Stored data entries →
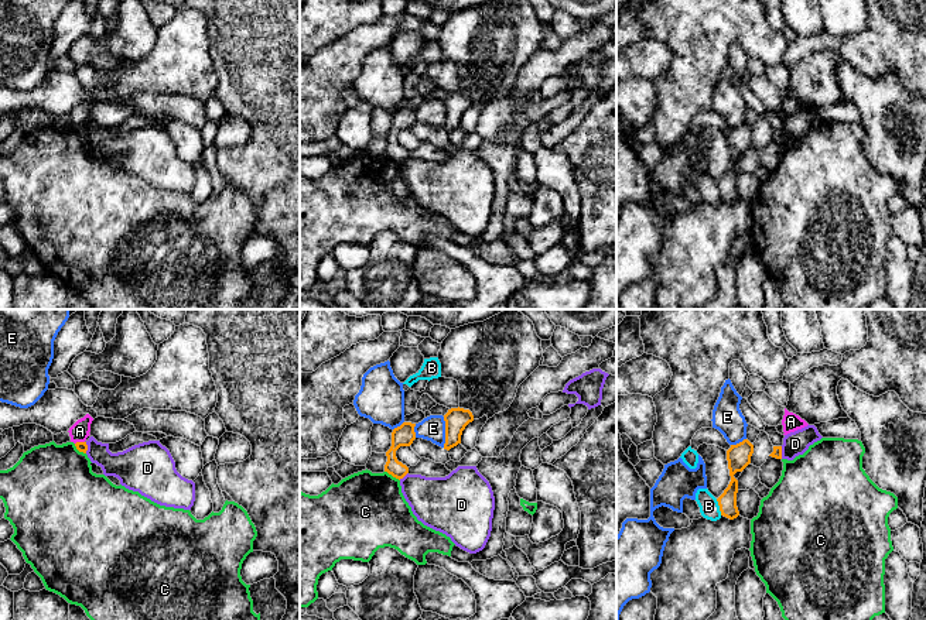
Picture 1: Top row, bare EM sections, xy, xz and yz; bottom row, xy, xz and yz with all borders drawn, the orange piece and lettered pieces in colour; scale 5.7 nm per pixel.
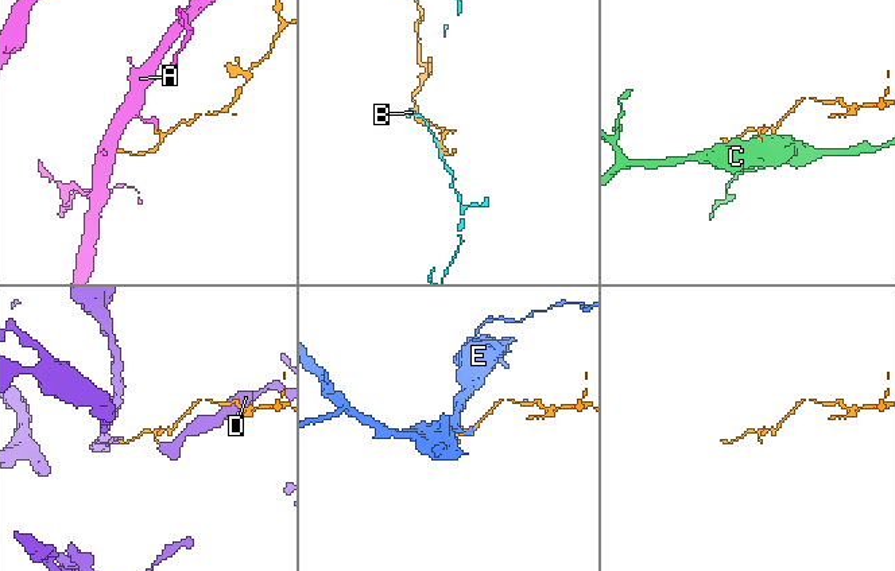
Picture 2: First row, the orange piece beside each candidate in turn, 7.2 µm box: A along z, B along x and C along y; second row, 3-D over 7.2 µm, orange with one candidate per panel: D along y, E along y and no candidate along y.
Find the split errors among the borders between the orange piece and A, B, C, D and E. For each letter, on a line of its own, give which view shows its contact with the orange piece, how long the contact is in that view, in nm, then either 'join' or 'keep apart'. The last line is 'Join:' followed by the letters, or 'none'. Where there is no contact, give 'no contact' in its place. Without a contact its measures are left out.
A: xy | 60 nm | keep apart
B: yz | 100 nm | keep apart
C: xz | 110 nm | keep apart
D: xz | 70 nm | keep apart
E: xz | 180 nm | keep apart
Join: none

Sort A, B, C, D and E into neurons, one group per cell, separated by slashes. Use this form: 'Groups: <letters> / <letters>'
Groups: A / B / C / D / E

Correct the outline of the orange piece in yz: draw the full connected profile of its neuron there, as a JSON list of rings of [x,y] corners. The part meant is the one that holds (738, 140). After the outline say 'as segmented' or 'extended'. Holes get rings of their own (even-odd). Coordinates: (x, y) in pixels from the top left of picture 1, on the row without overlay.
* * *
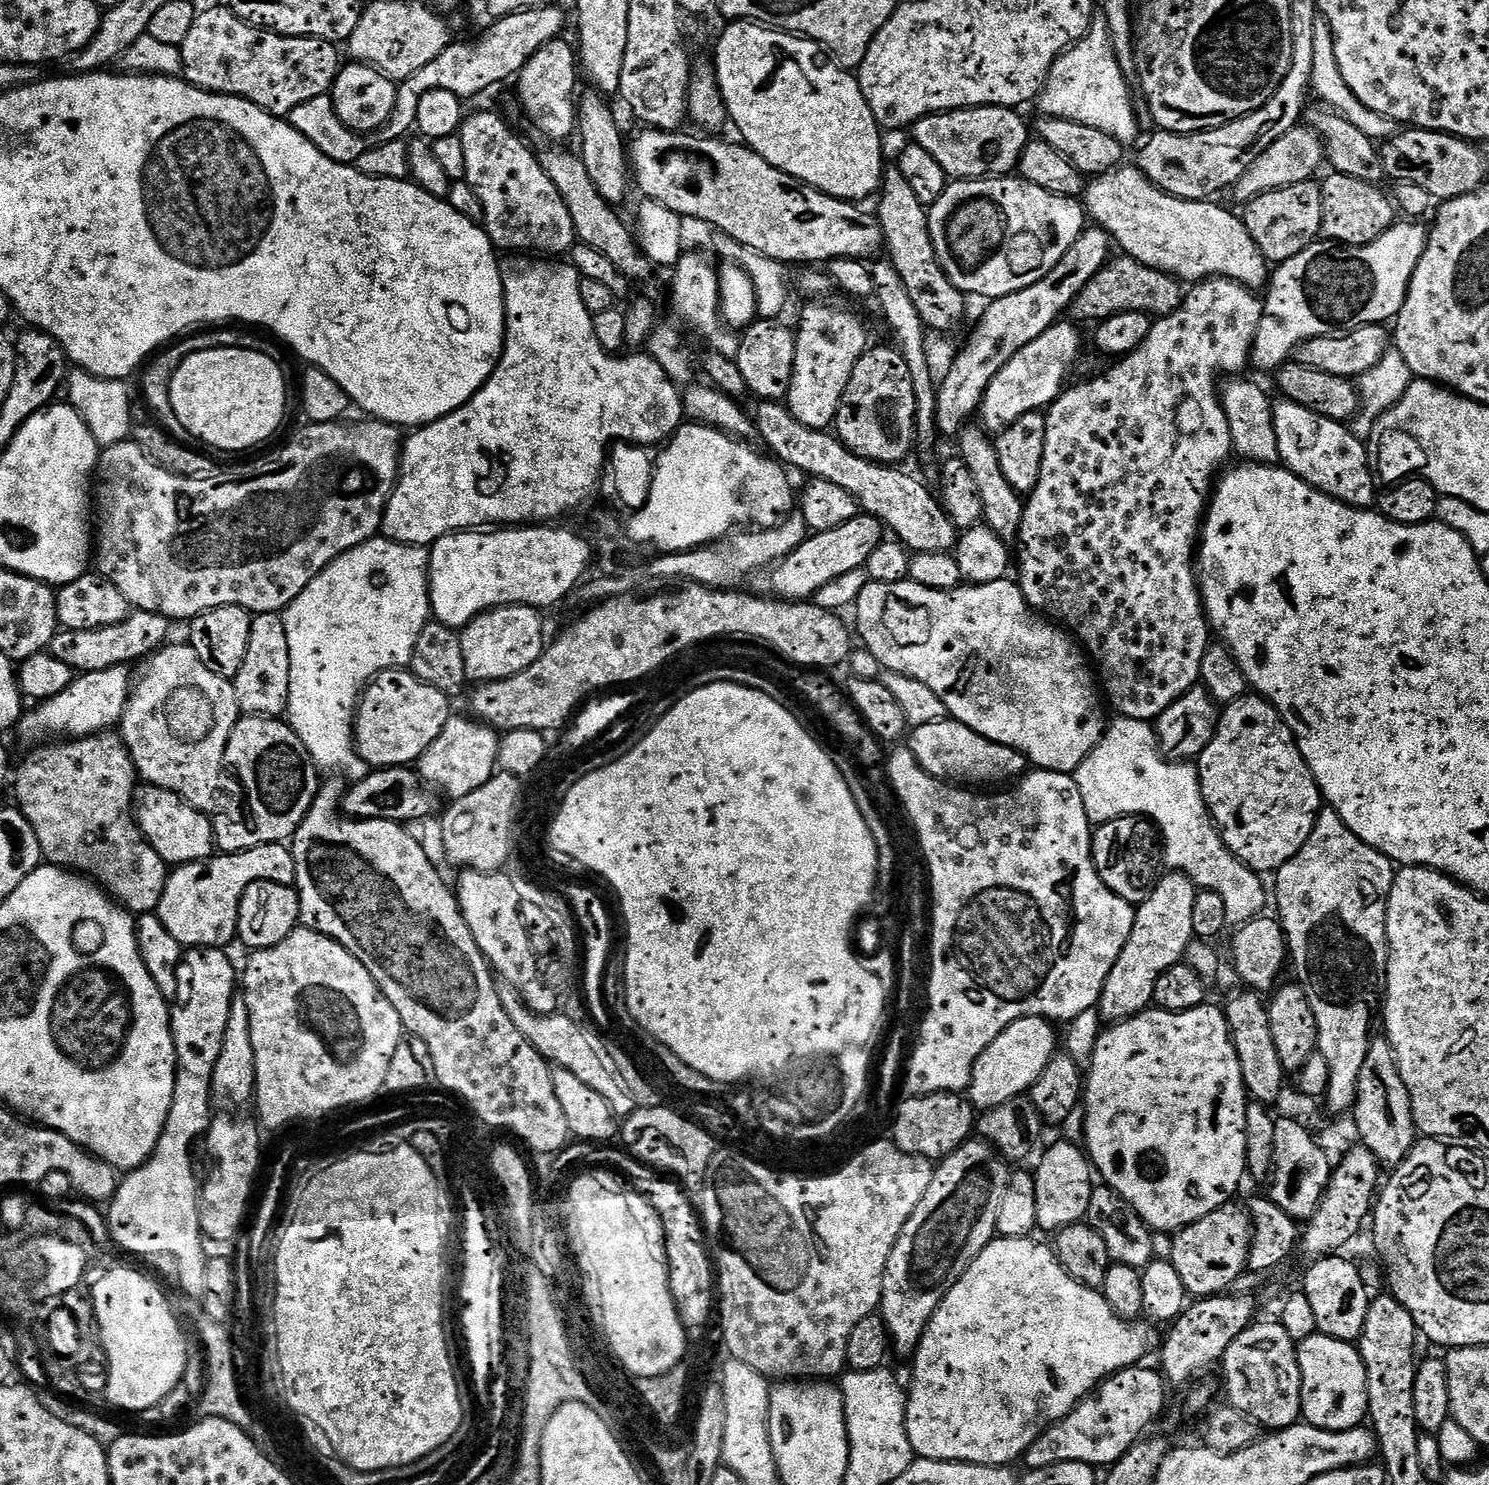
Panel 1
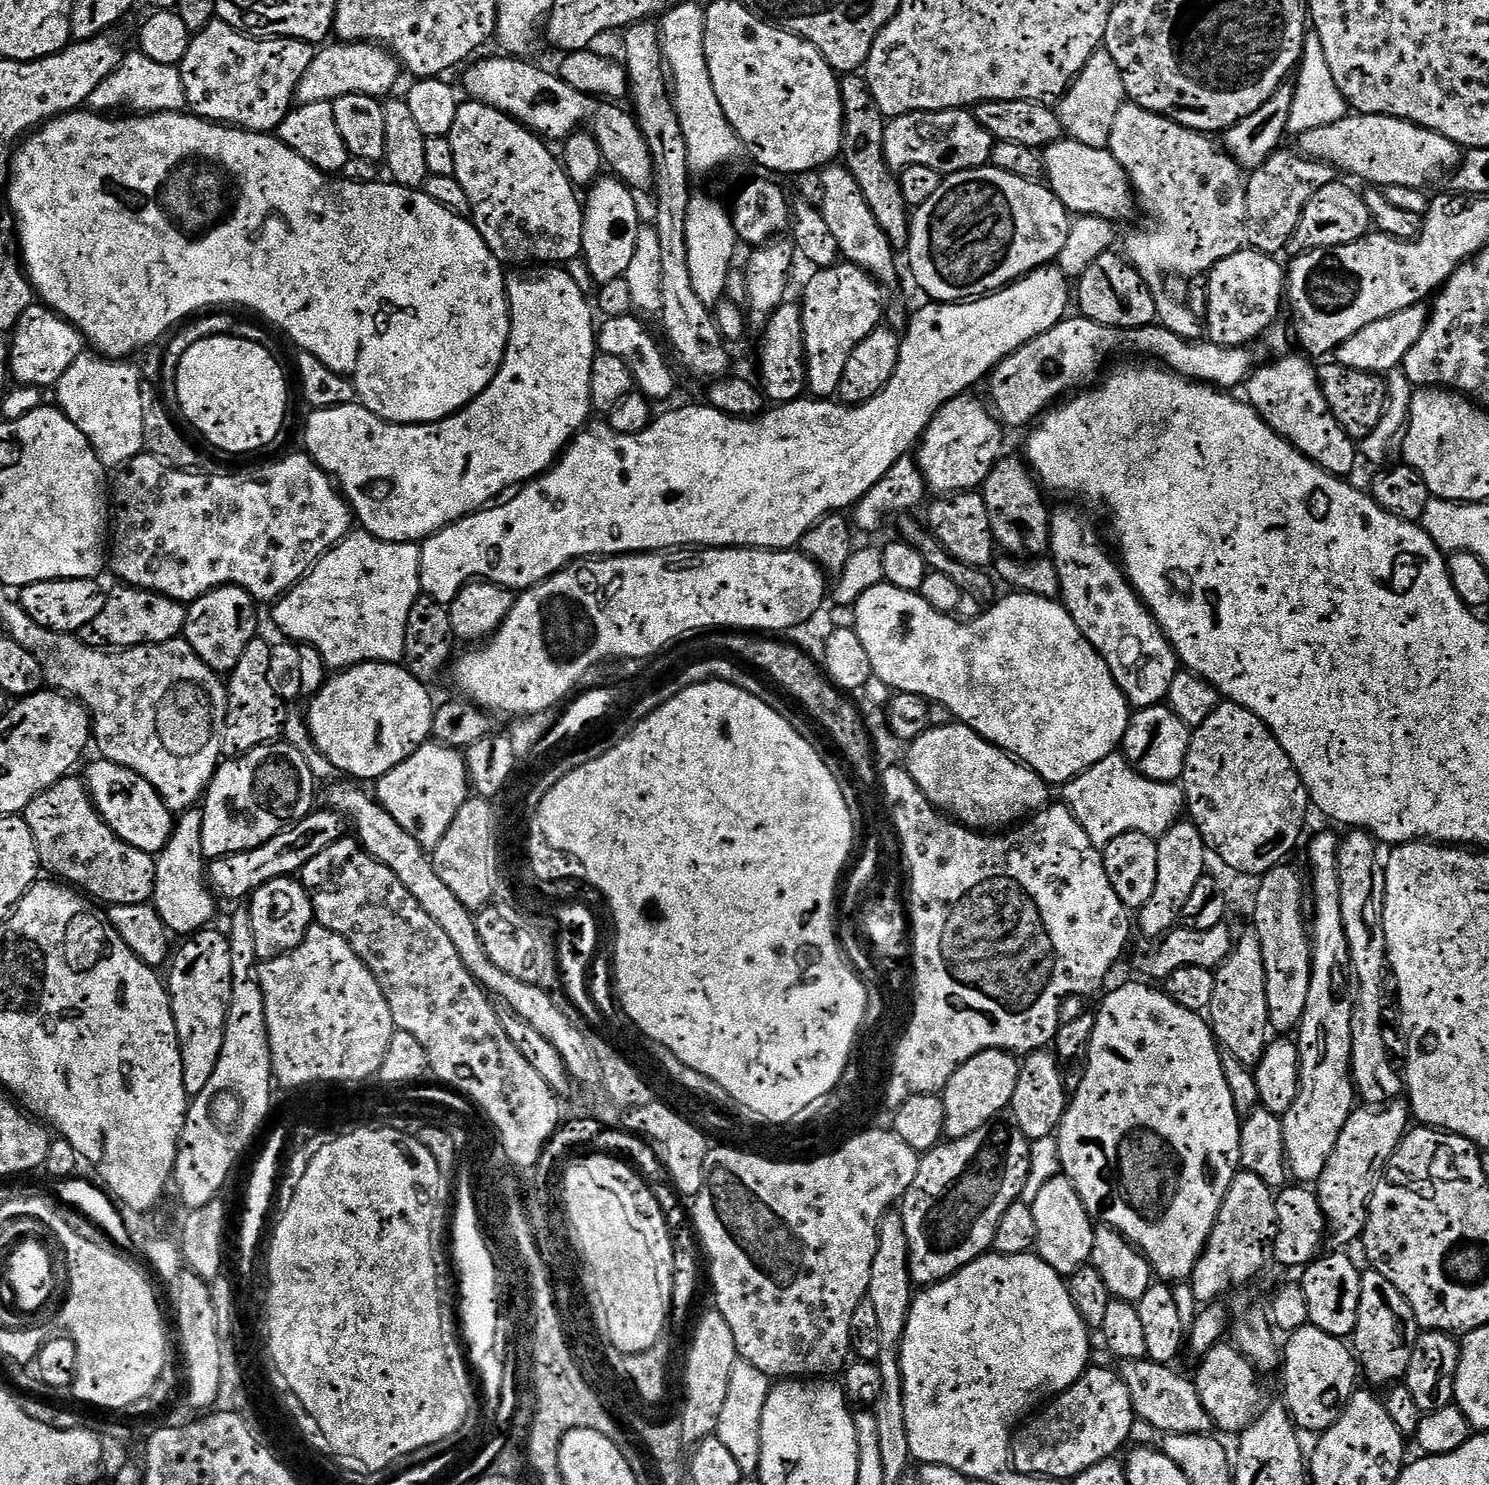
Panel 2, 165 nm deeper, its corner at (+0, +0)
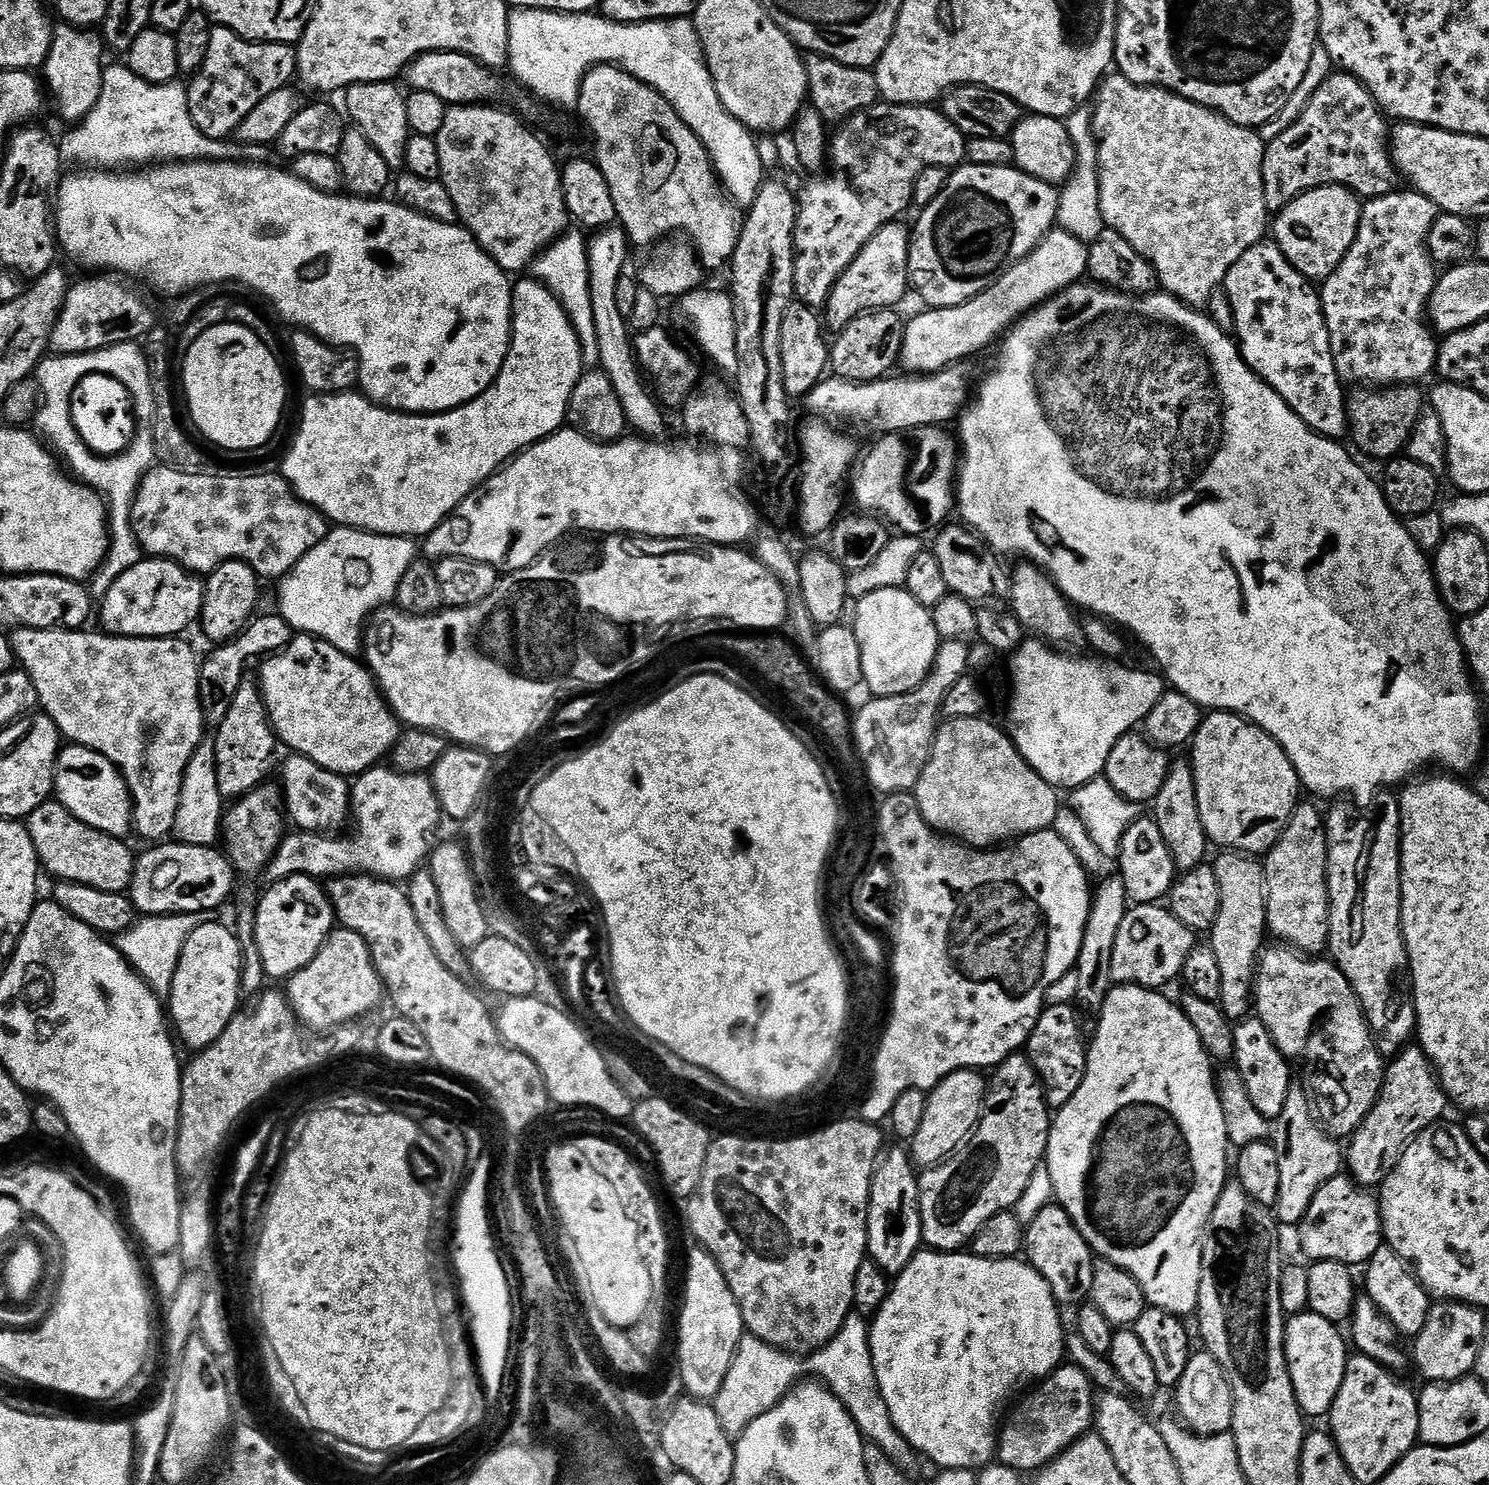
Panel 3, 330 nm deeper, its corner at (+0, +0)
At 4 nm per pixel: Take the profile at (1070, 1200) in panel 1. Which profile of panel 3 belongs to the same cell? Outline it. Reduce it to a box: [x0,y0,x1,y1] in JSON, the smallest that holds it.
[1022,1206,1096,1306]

TASK DETAILS → Once the line with "Sort A, B, C, D" is found in the records above, print exactly that line and every line after it through the line with "Correct the outline".

TASK OUTPUT →
Sort A, B, C, D and E into neurons, one group per cell, separated by slashes. Use this form: 'Groups: <letters> / <letters>'
Groups: A / B / C / D / E

Correct the outline of the orange piece in yz: draw the full connected profile of its neuron there, as a JSON list of rings of [x,y] corners. The part meant is the one that holds (738, 140). After the outline say 'as segmented' or 'extended'. Holes get rings of their own (even-odd). Coordinates: (x, y) in pixels from the top left of picture 1, on the row without overlay.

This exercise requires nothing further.